Jalal Talabani and Massoud Barzani, leaders respectively of the Patriotic Kurdish Union – PUK, and the Kurdish Patriotic Party – PDK, know exactly how much the Americans owe them. They hardly interfered in the dickering over phrases in the Governing Council, except to ascertain that the Kurdish autonomous status was not spelled out precisely in the document.
The draft endorsed the principle of a federal system of government with the right of Kurdish administered areas to self-rule and the permission to retain their militias in those areas. However, the final map of Kurdistan will be determined after a national assembly is elected. The document is deliberately vague on the pesh merga’s position in the national army and the precise relationship between autonomous Kurdistan and the federal government in Baghdad.
The US administrator Paul Bremer had no choice but to leave these road mines in place.
In the last issue of DEBKA-Net-Weekly 147, sources in Baghdad revealed secret visits last by Bremer last month to the northern Iraqi cities of Suleimaniya and Irbid to try and persuade Talabani and Barzani to moderate their demands ahead of the June 30 handover of sovereignty and the run-up to a general election.
Bremer returned to Baghdad empty-handed. He found the Kurdish leaders had bound their contingency plan for northern Iraq with iron staples. (DEBKA-Net-Weekly 140 revealed its outlines on January 2: “Talabani’s Fallback Plan for his Own Kurdistan”)
Kurdish demands were presented to the US in their entirety on a take it or leave basis – or else forfeit the continued cooperation of the Kurdish leadership. They wanted an autonomous Kurdistan in a federal Iraq, a ban on federal interference in internal Kurdistan affairs and the entry of federal armed forces into their region – a prohibition applying equally to American-trained Iraqi forces, and the establishment of a Kurdish army.
On one issue, the two Kurdish leaders were flexible: they accepted that Washington would on n circumstance relinquish control over Kirkuk and its oil fields.
For the rest, Talabani and Barzani again warned Bremer in Baghdad: “Have no illusions. If you object to our terms, we shall declare Kurdish autonomy unilaterally.”
To drive their position home, a group of Kurdish leaders submitted a petition in Baghdad said to have been signed by 1.7 million Kurds that called for a referendum on whether their region should remain part of Iraq.
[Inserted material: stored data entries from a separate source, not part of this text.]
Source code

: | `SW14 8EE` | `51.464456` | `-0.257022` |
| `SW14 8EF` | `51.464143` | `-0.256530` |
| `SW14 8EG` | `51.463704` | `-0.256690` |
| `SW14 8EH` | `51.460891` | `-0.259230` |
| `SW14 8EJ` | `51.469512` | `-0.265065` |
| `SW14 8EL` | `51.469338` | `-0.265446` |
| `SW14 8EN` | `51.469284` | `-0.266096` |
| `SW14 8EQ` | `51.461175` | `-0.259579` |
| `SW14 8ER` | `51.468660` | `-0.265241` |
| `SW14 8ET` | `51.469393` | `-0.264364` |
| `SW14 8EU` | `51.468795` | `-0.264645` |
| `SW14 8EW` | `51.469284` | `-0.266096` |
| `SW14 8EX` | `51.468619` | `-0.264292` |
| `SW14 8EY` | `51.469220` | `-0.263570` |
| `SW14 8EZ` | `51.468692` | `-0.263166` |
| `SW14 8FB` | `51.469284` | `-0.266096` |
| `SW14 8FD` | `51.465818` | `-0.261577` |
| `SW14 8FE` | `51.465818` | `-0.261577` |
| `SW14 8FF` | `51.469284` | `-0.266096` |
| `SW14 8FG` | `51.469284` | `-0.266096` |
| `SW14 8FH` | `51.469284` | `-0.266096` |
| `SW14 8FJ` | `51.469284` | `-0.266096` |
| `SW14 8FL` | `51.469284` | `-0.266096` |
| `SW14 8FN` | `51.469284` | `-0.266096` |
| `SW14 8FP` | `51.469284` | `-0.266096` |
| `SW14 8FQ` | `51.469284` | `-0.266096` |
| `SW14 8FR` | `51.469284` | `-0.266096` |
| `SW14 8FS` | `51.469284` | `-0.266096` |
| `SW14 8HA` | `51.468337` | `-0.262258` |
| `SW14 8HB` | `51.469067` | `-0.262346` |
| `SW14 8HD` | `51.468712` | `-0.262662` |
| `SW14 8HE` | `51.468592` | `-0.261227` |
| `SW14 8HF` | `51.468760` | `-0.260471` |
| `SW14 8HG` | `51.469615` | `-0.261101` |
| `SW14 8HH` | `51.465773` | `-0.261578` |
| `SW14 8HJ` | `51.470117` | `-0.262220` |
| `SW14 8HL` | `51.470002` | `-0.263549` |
The Kurdish campaign so irked Turkish leaders that, on the day the Governing Council in Baghdad agreed on its draft, they took the extreme step of canceling the 16 Turkish passports issued to Jalal Talabani and his PUK deputies ten years ago. This was revealed by debkafile‘s sources in Ankara and Baghdad. Barzani was never awarded this privilege. Since Saddam Hussein denied the Kurds Iraqi passports, Talabani and his faction were the only Kurdish leaders able to travel overseas in their people’s cause via Turkey – whether to the United States, Europe or even Iran and Syria.
The Iraqi Governing Council as a provisional body does not issue passports. In any case they would not be recognized anywhere. Washington, preoccupied this week in Haiti, has not had a much of a chance to address the problem of Kurdish travel papers or the Kurdish question as a whole, but it is one that could suddenly blow out of control.